De l’importance du régime matrimonial - La Semaine Vétérinaire n° 2055 du 08/11/2024
La Semaine Vétérinaire n° 2055 du 08/11/2024

Droit des sociétés

ENTREPRISE

Auteur(s) : Par Céline Peccavy

Investir financièrement dans un projet professionnel exige de prendre quelques précautions. S'assurer de la nature de son contrat de mariage en est une. Informer son conjoint de l'utilisation des deniers communs en est une autre. Explications. 

Prenons l'exemple d'un vétérinaire qui souhaite exercer en société et plus en individuel. La motivation est là, les futurs associés sont trouvés, et son conjoint l'a assuré de son soutien. Tout semble être réuni pour se lancer. Sauf que la question du régime matrimonial et de son incidence sur la société n'a pas été posée. Elle est pourtant essentielle.

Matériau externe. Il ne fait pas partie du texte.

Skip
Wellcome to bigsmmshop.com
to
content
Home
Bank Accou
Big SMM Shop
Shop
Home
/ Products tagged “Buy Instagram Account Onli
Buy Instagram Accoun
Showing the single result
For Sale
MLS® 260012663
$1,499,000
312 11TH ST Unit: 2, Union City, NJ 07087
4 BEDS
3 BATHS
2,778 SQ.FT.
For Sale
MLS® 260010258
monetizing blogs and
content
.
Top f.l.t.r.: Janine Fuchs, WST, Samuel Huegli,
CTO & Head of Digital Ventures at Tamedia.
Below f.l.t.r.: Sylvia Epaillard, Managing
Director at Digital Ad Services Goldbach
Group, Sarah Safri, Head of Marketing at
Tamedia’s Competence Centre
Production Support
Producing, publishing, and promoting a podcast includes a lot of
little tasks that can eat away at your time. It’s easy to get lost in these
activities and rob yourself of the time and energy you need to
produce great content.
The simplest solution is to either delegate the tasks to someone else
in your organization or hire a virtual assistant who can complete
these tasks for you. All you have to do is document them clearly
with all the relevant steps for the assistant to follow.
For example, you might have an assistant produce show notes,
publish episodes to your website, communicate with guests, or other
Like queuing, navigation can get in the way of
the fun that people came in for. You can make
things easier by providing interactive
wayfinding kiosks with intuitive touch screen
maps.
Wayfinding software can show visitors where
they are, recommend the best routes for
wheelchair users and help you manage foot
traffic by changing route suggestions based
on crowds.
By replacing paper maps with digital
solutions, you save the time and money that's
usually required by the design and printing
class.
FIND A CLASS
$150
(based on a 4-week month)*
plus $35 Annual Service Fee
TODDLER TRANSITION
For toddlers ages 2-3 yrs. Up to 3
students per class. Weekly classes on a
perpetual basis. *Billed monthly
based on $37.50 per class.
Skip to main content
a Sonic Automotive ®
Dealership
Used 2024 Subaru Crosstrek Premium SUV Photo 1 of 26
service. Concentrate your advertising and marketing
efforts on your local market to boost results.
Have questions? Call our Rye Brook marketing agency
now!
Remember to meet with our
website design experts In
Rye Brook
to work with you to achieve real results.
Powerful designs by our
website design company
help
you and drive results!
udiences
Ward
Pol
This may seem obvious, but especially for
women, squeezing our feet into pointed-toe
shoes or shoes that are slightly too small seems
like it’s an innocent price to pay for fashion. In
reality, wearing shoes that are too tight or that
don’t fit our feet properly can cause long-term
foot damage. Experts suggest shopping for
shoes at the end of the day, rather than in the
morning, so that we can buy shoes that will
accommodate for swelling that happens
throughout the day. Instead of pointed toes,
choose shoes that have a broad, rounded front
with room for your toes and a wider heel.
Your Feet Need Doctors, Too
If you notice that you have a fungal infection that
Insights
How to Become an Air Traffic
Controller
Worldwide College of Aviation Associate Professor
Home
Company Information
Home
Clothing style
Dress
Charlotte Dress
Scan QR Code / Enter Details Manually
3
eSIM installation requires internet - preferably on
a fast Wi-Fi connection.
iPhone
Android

C’est un fait : en 2024, les Français n’ont toujours pas le réflexe de signer un contrat de mariage. Pour beaucoup, notamment ceux qui se marient jeunes, ce n’est pas nécessaire. Voilà pourquoi la plupart se retrouvent soumis à un régime matrimonial « par défaut ». Ce régime, c’est celui de la communauté réduite aux acquêts, régi par les articles 1400 et suivants du Code civil. Son principe de base est précisé par l’article 1401 : « La communauté se compose activement des acquêts faits par les époux ensemble ou séparément durant le mariage, et provenant tant de leur industrie personnelle que des économies faites sur les fruits et revenus de leurs biens propres. » Un époux commun en biens dispose donc de deux sortes de patrimoines : celui en commun avec son conjoint pour tout ce qui a été gagné ou acquis pendant le mariage et celui en propre pour tout ce qu’il possédait avant son union et pour tout ce qu'il acquiert « pendant le mariage, par succession, donation ou legs » (article 1405 du Code civil). Les investissements financiers réalisés par un époux avec ses deniers propres ne posent pas de problème particulier. La situation se complique quand l'un des deux époux entend devenir associé d’une société civile (SCI, SCP entre autres) et qu’il utilise pour cela les deniers communs.

Être un "bon époux"

L'époux investisseur peut-il dans ce cas agir librement ? Assurément non. Avant tout, il se doit d'être un "bon époux" : le financement de son entrée en société ne peut se faire effectivement au détriment des charges du mariage, qu’il doit, quoi qu’il arrive, faire passer en priorité. Ainsi en dispose l’article 223 du Code civil selon lequel « chaque époux peut librement exercer une profession … après s'être acquitté des charges du mariage ». Logement, nourriture, santé et éducation des enfants doivent rester au premier plan.

Partage d'informations

Si toutes ces fonctions sont assurées, la réussite de l'entrée en société réside dans la transparence,ce qui sous-entend un partage d'informations. Il est impossible pour un époux de devenir associé d’une société civile sans en avoir au préalable informé son conjoint. C'est ce qu'établit l’article 1832-2 alinéa 1 du Code civil : « Un époux ne peut, sous la sanction prévue à l'article 1427, employer des biens communs pour faire un apport à une société ou acquérir des parts sociales non négociables sans que son conjoint en ait été averti et sans qu'il en soit justifié dans l'acte. » Le vétérinaire qui entend intégrer une société civile devra donc au préalable non seulement avertir son conjoint, mais aussi faire mentionner dans l’acte d’achat l’avis donné à celui-ci. Précision qui a son importance : il s’agit d’une information à donner et non d’une autorisation à recueillir.

Risque de nullité

Si cette condition n'est pas remplie, cela entraîne la nullité de l'achat. Pourquoi cette information est-elle primordiale ? Parce qu'elle permet au conjoint de se positionner : revendiquer dès l’achat la qualité d’associé, y renoncer (ce qui sera définitif), ou conserver un droit à revendication de cette qualité pour le futur (les associés cédants pouvant, dans ce cas, faire jouer une procédure d’agrément).

  • À retenir : le régime matrimonial peut influencer les investissements ; une communication ouverte avec le conjoint est essentielle pour éviter des complications.